Verizon Decreases Price Of Voice, Pushes Data

Verizon Wireless took an important step in the evolution of mobile device service pricing. It decreased its voice prices, but increased the push for more customers to pay for data. I expect other service providers to follow. I believe this trend will continue towards a world where voice charges vanish entirely, but usage-based data charges become more common.

First, here's the news, via the Wall Street Journal:

The carrier, which is jointly owned by Verizon Communications Inc. and Vodafone Group PLC, lowered the rates for its unlimited voice plan to $70 a month from $100. It also cut its baseline voice plan, which comes with 450 minutes, to $40. Unlimited text messaging costs $20 more for each.

First, the obvious: AT&T and others will follow. That's how these things work. Verizon has begun a voice plan price war, which is sure to end with cheaper voice rates across the industry. But what about data?

At the same time, Verizon is pushing payment for data plans. Customers who buy a high-end smart phone, which can run applications and surf the Web, already have to pay $30 a month for an unlimited data plan. Now, a $10 plan for 25 megabytes will be required for those with slightly less advanced phones as well.

For some reason, most articles I've read on this don't get the news exactly right. They say that the $10 plan results in a price increase on data. But the way I read Verizon's website, and after speaking with one of its media contacts, I understand data prices staying flat or actually declining. Let me explain.

The new pricing scheme also eliminates a $19.99 plan for 75 megabytes of usage. So that makes it appear that they've increased their price by 50%. But that's false. First of all, the $9.99/25 megabyte plan was also available before. Second, the old $9.99/25 megabyte plan charged 50 cents per megabyte for data overage. That's been slashed to 20 cents per megabyte, which means that if you use 75 megabytes, then you pay $19.99 -- which is the same as before. But that old $19.99 plan also charged 30 cents per megabyte after that while the new $9.99 plan keeps it at 20 cents per megabyte even after the first 75. That means overage is cheaper.

Of course, very heavy data users are still a lot better off with an unlimited plan for $30 per month.

But it's true that Verizon did push the minimum $10 data plan onto more of its phones.
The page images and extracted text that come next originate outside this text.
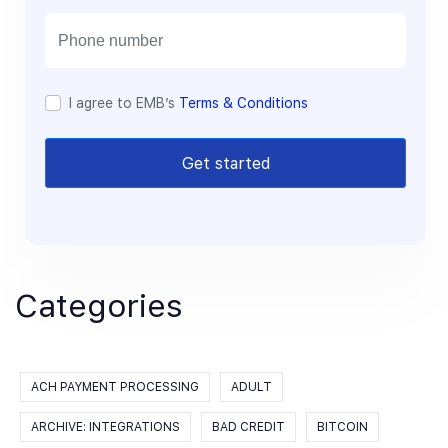
i
l
I agree to EMB’s
Terms & Conditions
Get started
Categories
ACH PAYMENT PROCESSING
ADULT
ARCHIVE: INTEGRATIONS
BAD CREDIT
BITCOIN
So it's herding more users to pay for data along with its voice price cut.

This makes sense. We've entered a technological framework where there really isn't much distinction between voice and data -- there's only data. Applications like Google Voice allow smartphone users to make voice calls through data networks. So I would expect that voice prices will continue to decline, eventually reaching zero. Meanwhile, however, service providers will make sure that more customers are paying for data to replace those losses on voice revenue.

And I would expect those companies to eventually begin increasing the price of data for that reason as well. We're already seeing the relative cost of data increasing here -- since the price of voice declined while data's stayed approximately constant. I also find it notable that Verizon pushed an incremental plan onto more phones -- not an unlimited plan. While a cheaper alternative, it could mark a move towards getting consumers used to paying for data based on usage. There will likely always be high-priced unlimited plans for huge data hogs to enjoy, but these companies would certainly like to make more money off light users through incremental usage plans.